== Quoted passage ==

# Free Diet Advice from Spongy



## Spongy (Apr 8, 2012)

If anybody has any questions or wants some free advice on dieting for your goals, please post here.  I will be more than happy to help you reach your goals.


----------



## Phatbastard (Apr 8, 2012)

Wow thats an increadible offer very generous of you spongy! 

Thank you from all of us.
Phat


----------



## PFM (Apr 8, 2012)

Spongy said:


> If anybody has any questions or wants some free advice on dieting for your goals, please post here.  I will be more than happy to help you reach your goals.



The guy has some information too ;-)


----------



## Bullseye Forever (Apr 15, 2012)

Spongy im gonna need some help very soon,seriously,and I will work with you anyway you want to


----------



## Spongy (Apr 15, 2012)

Done and done brother.  Email me at Heliosnutrition@gmail.com.


----------



## Bullseye Forever (Apr 15, 2012)

Spongy said:


> Done and done brother.  Email me at Heliosnutrition@gmail.com.


thanks brother,you will be hearing from me,thanks brother


----------



## Hurt (Apr 15, 2012)

Spongy I'm 6'5" 125lbs and I can't gain but I swear my diet's in check man! I eat a ton of food man!

Here's my diet:

Meal 1: protein shake (whey)

===
== Given entries ==

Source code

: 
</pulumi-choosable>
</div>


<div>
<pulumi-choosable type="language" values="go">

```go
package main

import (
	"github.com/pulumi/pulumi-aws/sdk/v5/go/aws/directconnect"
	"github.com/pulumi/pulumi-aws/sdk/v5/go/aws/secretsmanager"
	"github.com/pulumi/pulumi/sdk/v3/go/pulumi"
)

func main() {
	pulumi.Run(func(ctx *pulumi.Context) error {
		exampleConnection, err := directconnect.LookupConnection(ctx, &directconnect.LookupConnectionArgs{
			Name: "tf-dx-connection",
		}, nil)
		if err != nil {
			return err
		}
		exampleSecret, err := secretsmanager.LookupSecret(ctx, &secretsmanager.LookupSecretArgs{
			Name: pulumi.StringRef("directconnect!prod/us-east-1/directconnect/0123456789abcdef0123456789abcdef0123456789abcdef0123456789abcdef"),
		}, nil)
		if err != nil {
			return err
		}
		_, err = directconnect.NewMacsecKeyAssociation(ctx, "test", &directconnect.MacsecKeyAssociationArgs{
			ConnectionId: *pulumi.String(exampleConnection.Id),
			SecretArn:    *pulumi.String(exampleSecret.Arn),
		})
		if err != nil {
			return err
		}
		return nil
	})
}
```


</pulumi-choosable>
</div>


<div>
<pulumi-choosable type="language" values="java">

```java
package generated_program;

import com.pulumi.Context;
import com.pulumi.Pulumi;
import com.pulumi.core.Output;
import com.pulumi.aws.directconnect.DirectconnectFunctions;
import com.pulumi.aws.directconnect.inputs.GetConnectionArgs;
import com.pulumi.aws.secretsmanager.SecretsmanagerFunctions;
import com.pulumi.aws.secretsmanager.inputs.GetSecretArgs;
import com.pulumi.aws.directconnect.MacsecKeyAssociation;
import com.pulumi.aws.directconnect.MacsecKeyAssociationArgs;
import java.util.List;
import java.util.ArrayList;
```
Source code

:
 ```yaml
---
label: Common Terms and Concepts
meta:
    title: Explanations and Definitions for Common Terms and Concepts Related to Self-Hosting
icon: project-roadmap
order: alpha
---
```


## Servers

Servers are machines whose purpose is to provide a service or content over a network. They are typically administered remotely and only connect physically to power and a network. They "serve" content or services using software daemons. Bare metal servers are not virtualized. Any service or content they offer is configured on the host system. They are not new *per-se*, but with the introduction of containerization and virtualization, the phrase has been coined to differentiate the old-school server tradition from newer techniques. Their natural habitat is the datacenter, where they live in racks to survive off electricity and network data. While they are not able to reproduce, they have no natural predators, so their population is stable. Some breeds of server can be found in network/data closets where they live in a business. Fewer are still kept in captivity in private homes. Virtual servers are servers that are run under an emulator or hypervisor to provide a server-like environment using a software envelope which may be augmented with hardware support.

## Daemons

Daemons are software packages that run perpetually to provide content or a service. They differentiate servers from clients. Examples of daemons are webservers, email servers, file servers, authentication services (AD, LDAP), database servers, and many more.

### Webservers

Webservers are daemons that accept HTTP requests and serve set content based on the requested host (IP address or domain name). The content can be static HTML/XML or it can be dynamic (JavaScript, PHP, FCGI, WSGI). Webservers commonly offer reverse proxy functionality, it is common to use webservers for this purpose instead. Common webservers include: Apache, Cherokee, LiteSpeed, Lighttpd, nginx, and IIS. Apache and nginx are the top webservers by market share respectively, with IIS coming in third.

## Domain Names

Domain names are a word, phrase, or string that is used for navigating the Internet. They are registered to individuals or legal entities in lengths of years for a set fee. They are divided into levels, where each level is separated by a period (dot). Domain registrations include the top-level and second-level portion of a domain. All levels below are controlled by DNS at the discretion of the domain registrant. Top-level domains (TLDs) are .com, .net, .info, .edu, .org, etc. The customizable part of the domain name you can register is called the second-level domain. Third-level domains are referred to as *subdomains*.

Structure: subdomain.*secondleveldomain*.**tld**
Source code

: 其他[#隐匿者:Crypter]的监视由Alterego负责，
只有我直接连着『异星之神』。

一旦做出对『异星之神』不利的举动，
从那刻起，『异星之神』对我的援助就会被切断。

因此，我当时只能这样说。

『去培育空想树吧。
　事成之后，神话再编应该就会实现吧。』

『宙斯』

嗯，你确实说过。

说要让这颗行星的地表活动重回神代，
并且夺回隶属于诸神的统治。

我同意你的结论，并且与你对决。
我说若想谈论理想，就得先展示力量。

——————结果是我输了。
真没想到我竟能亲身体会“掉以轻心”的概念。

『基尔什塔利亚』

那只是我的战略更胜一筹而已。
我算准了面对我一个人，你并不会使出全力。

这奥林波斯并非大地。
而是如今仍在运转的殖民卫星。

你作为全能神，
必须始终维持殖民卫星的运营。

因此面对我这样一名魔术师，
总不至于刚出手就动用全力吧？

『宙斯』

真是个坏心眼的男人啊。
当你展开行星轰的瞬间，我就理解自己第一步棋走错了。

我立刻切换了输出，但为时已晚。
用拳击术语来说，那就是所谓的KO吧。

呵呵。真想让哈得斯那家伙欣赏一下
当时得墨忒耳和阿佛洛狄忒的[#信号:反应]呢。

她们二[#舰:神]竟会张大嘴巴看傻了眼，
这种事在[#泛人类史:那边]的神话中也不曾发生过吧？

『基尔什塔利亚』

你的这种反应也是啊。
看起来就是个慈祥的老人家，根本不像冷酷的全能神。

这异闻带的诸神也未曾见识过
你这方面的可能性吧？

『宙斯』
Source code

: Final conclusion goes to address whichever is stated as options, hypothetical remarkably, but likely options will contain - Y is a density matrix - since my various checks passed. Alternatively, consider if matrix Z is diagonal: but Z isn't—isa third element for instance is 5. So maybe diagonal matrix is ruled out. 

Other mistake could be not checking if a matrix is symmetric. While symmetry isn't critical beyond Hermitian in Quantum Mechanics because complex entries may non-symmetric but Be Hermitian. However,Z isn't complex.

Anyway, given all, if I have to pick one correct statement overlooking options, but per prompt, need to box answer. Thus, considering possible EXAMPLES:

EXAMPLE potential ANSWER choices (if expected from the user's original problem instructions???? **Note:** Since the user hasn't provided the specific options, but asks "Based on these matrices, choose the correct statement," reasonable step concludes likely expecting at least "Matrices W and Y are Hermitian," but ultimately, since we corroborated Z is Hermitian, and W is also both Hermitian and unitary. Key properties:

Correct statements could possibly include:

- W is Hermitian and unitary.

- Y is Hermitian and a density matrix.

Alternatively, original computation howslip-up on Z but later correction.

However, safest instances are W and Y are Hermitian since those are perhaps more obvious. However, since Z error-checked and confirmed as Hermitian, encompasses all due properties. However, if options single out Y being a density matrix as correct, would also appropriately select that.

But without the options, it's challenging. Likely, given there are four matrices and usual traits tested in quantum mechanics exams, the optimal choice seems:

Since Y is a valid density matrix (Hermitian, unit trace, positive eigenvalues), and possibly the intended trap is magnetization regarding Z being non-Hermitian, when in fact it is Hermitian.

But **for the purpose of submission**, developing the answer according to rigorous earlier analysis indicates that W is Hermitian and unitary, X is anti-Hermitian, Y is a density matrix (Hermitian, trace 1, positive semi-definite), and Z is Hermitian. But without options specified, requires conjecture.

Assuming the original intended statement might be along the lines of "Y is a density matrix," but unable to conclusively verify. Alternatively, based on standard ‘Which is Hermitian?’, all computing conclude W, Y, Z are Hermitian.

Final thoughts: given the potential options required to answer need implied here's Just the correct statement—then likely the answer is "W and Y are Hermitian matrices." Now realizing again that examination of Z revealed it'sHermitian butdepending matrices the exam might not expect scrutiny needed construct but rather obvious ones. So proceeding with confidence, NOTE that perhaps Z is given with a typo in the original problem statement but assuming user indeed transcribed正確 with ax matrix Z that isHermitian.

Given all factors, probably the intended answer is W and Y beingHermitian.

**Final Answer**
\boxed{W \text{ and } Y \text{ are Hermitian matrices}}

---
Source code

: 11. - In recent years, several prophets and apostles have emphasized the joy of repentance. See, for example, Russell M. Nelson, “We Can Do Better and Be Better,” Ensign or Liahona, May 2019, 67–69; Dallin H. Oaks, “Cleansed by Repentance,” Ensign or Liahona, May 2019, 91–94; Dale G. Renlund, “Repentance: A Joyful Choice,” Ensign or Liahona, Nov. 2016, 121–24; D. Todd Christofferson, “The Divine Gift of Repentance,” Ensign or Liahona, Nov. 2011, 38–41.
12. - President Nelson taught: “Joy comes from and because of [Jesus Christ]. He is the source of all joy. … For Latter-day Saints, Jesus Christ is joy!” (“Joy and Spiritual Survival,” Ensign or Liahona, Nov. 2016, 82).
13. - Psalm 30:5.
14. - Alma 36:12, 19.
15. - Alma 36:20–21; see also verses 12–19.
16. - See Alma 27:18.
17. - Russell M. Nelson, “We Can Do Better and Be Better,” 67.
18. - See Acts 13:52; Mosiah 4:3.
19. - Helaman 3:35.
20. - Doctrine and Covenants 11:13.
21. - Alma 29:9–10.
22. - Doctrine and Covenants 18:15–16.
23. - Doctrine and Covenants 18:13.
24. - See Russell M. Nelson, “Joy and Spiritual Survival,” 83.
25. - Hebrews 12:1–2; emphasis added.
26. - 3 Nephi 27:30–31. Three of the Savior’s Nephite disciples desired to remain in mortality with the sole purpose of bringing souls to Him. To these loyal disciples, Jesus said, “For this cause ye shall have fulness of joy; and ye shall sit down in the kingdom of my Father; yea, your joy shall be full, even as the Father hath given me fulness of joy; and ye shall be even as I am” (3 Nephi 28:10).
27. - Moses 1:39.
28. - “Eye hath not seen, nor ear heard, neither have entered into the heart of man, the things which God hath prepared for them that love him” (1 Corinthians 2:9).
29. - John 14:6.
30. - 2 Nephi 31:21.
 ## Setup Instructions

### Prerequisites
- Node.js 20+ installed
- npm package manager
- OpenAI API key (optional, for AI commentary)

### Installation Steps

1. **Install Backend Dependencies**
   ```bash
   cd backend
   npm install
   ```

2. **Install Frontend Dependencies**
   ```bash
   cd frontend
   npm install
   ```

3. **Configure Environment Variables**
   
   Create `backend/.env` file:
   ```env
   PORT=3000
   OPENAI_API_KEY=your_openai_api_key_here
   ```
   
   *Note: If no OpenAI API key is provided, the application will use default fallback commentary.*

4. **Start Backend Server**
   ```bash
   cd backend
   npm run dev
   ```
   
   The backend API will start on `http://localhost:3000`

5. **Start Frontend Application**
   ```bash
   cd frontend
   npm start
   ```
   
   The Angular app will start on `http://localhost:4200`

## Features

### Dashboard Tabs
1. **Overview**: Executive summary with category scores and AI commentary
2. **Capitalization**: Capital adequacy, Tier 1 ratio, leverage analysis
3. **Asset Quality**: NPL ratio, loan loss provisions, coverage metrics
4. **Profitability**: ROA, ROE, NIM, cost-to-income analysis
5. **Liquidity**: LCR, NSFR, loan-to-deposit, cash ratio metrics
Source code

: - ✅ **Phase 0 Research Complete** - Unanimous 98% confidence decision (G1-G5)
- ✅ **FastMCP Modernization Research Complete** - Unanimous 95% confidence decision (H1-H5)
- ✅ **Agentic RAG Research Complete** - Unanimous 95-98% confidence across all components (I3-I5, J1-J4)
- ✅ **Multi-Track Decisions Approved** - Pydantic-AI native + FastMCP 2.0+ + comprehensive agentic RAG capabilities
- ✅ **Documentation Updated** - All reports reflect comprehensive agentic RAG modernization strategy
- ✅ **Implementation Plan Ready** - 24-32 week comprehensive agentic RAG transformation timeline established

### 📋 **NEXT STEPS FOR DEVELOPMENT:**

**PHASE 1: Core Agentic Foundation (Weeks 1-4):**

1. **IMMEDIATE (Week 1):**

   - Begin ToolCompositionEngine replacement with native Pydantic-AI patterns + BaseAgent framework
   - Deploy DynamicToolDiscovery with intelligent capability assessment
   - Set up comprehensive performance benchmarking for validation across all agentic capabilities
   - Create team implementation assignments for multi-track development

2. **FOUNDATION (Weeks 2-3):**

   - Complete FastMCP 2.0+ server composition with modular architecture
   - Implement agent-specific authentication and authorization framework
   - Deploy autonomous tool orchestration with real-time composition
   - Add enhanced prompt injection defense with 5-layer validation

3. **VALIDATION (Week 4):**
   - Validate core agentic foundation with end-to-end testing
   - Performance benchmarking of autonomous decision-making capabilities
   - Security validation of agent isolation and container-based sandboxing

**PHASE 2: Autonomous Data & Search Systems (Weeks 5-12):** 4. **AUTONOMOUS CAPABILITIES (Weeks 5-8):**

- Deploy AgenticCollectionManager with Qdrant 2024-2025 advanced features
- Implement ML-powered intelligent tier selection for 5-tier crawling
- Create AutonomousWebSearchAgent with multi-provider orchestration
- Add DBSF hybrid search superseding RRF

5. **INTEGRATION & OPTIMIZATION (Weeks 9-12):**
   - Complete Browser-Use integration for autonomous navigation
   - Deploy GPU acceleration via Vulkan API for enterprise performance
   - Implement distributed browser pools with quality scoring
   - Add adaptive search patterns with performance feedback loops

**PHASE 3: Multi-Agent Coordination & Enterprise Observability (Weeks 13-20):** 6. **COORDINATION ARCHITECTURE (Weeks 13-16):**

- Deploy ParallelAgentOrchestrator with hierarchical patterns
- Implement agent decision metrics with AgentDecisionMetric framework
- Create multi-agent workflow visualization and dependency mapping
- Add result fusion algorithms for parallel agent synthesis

===

Work task A: Decide whether each statement agrees with the diet-advice thread, answering yes or no and quoting the words that settle it: (i) Spongy's first post tells readers to send their questions by email; (ii) Hurt reports being unable to gain weight; (iii) Spongy gives Bullseye Forever an email address.
Work task B: Carry on the diet-advice thread from its last line.
The rows are not used in this work.

Task output A:
(i) No: "please post here."
(ii) Yes: "I'm 6'5" 125lbs and I can't gain"
(iii) Yes: "Email me at Heliosnutrition@gmail.com."

Task output B:
Meal 2: protein shake (whey), banana
Meal 3: chicken breast, almonds, banana
Meal 4: protein shake (whey)
Meal 5: protein shake (whey)
Meal 6: turkey sandwich, milk

Why can't I gain bro?!?! I eat 6 meals a day man! WTF


----------



## Spongy (Apr 15, 2012)

Oh man, you got me!  I was all excited about helping you out until I realized your diet!  Honestly, you probably need dat dere celltech hardcore.



AlwaysAnabolic said:


> Spongy I'm 6'5" 125lbs and I can't gain but I swear my diet's in check man! I eat a ton of food man!
> 
> Here's my diet:
> 
> ...


----------



## gymrat827 (Apr 16, 2012)

Spongy said:


> Oh man, you got me!  I was all excited about helping you out until I realized your diet!  Honestly, you probably need dat dere celltech hardcore.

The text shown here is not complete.